Oh my goodness, it's come around so fast! In 24 hours we will be on the plane on our way out of Auckland to Los Angeles!!!

My head is spinning, Chad feels the same way. It's hard to believe this is actually happening, we are almost there!

We are all totally organised, which is quite a foreign feeling to me- I'm more of a 'leave it to the last minute' kinda gal. But no, the bags are packed, paperwork organised, the cameras battery is charged, and the final countdown is on!

Debbie assures us that she's not nervous about looking after the girls. She's ;ooking forward to it...gosh we are so lucky to have such a wonderful person who's bonded so well with the girls.

Lots of people say we are 'lucky' to be going on this trip. Yea we are, I guess, but lucky isn't the word that comes to mind. 'Lucky' people aren't abused as children. 'Lucky' people don't have mental illness rip their family apart. 'Lucky' people don't spend months in hospital, literally getting discharged hours before the trip. In the last 6 1/2 months, I've only spent 3 weeks at home.

I wouldn't say Lucky is the right word. We are determined. We kept our dream alive. We worked hard for it, and never let it go, even in the times when one or both of us were sure it would never happen. We managed to keep a bit of the magic that you feel as a child when anything is possible and the world is your oyster.




I do feel guilty for leaving my girls for the week and a half. Even the 12 hour plane flight is the longest I will have been away from Baby Lilabelle.
Geez us mums feel guilty about everything though, don't we?!
I kinda figure, I'm not a working mum. Chad and I have never been away on holiday from them before. They get me at home 365 days a year. 10 days isn't much in a life time!

It will be weird without them there. We've had someone else to look after for the last 5 years...what on earth will we do with just us?!

I'm sure we will miss them terribly.
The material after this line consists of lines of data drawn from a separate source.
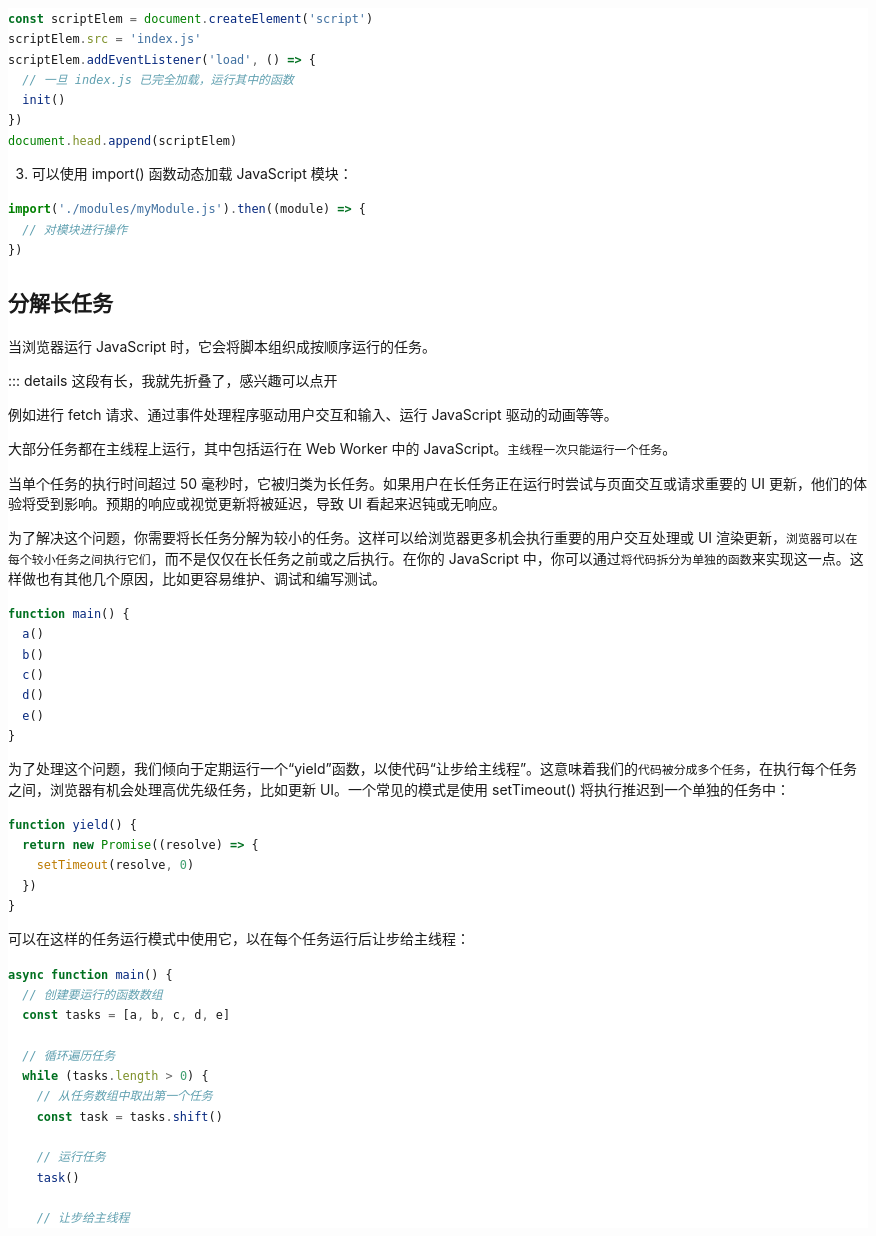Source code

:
 ```js
const scriptElem = document.createElement('script')
scriptElem.src = 'index.js'
scriptElem.addEventListener('load', () => {
  // 一旦 index.js 已完全加载，运行其中的函数
  init()
})
document.head.append(scriptElem)
```

3. 可以使用 import() 函数动态加载 JavaScript 模块：

```js
import('./modules/myModule.js').then((module) => {
  // 对模块进行操作
})
```

## 分解长任务

当浏览器运行 JavaScript 时，它会将脚本组织成按顺序运行的任务。

::: details 这段有长，我就先折叠了，感兴趣可以点开

例如进行 fetch 请求、通过事件处理程序驱动用户交互和输入、运行 JavaScript 驱动的动画等等。

大部分任务都在主线程上运行，其中包括运行在 Web Worker 中的 JavaScript。`主线程一次只能运行一个任务`。

当单个任务的执行时间超过 50 毫秒时，它被归类为长任务。如果用户在长任务正在运行时尝试与页面交互或请求重要的 UI 更新，他们的体验将受到影响。预期的响应或视觉更新将被延迟，导致 UI 看起来迟钝或无响应。

为了解决这个问题，你需要将长任务分解为较小的任务。这样可以给浏览器更多机会执行重要的用户交互处理或 UI 渲染更新，`浏览器可以在每个较小任务之间执行它们`，而不是仅仅在长任务之前或之后执行。在你的 JavaScript 中，你可以通过`将代码拆分为单独的函数`来实现这一点。这样做也有其他几个原因，比如更容易维护、调试和编写测试。

```js
function main() {
  a()
  b()
  c()
  d()
  e()
}
```

为了处理这个问题，我们倾向于定期运行一个“yield”函数，以使代码“让步给主线程”。这意味着我们的`代码被分成多个任务`，在执行每个任务之间，浏览器有机会处理高优先级任务，比如更新 UI。一个常见的模式是使用 setTimeout() 将执行推迟到一个单独的任务中：

```js
function yield() {
  return new Promise((resolve) => {
    setTimeout(resolve, 0)
  })
}
```

可以在这样的任务运行模式中使用它，以在每个任务运行后让步给主线程：

```js
async function main() {
  // 创建要运行的函数数组
  const tasks = [a, b, c, d, e]

  // 循环遍历任务
  while (tasks.length > 0) {
    // 从任务数组中取出第一个任务
    const task = tasks.shift()

    // 运行任务
    task()

    // 让步给主线程
```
We plan to skype them every night or morning (if our technology agrees lol) but to be honest they will probably be having such a good time they won't even miss us!

Tomorrow I'll be discharged from the hospital after a meeting about 10am, then we'll head home, load the car,and be at the airport super early.



Things we're most nervous about:

* Coping on the long flight
* How the girls will cope without us
* Getting through customs OK with all our paperwork
* Driving over there


Most looking forward to:

* That moment when we finally step out the plane, into LAX, when we are finally THERE.
* No children waking us up during the night!
* Walking on the Santa Monica beach and looking up at the sky, remembering a year ago when I looked down at that spot through google earth and wondered what it would be like to get there, how proud I'd be of us.
* The weather!

It's been a bit of an emotional day here at the hospital. The nurses who have been really close to me were on tonight and it's the last time I'll see them. Cue tearful hugs and emotional speeches all round!

I don't known where we'd be without the wonderful staff here at PMH. Some of the nurses I've spent most of the week with for the last almost 4 months. While some of the team here were quite reluctant about me going (to the point of officially saying they didn't want me to go and we had to sign a waiver thing saying we agree to the risks of ignoring their advice), the nurses who have worked closest with me are so excited for me.



One nurse especially, I think she's more excited than I am, LOL! They can see how good this is for me. They've seen me fight for this. They've seen what I've been through the last almost 4 months and that I never let this go. It's a proud moment all round :-)

Well with that I guess I am signing off for the day. Next stop- the airport, then get ready USA because here we come!!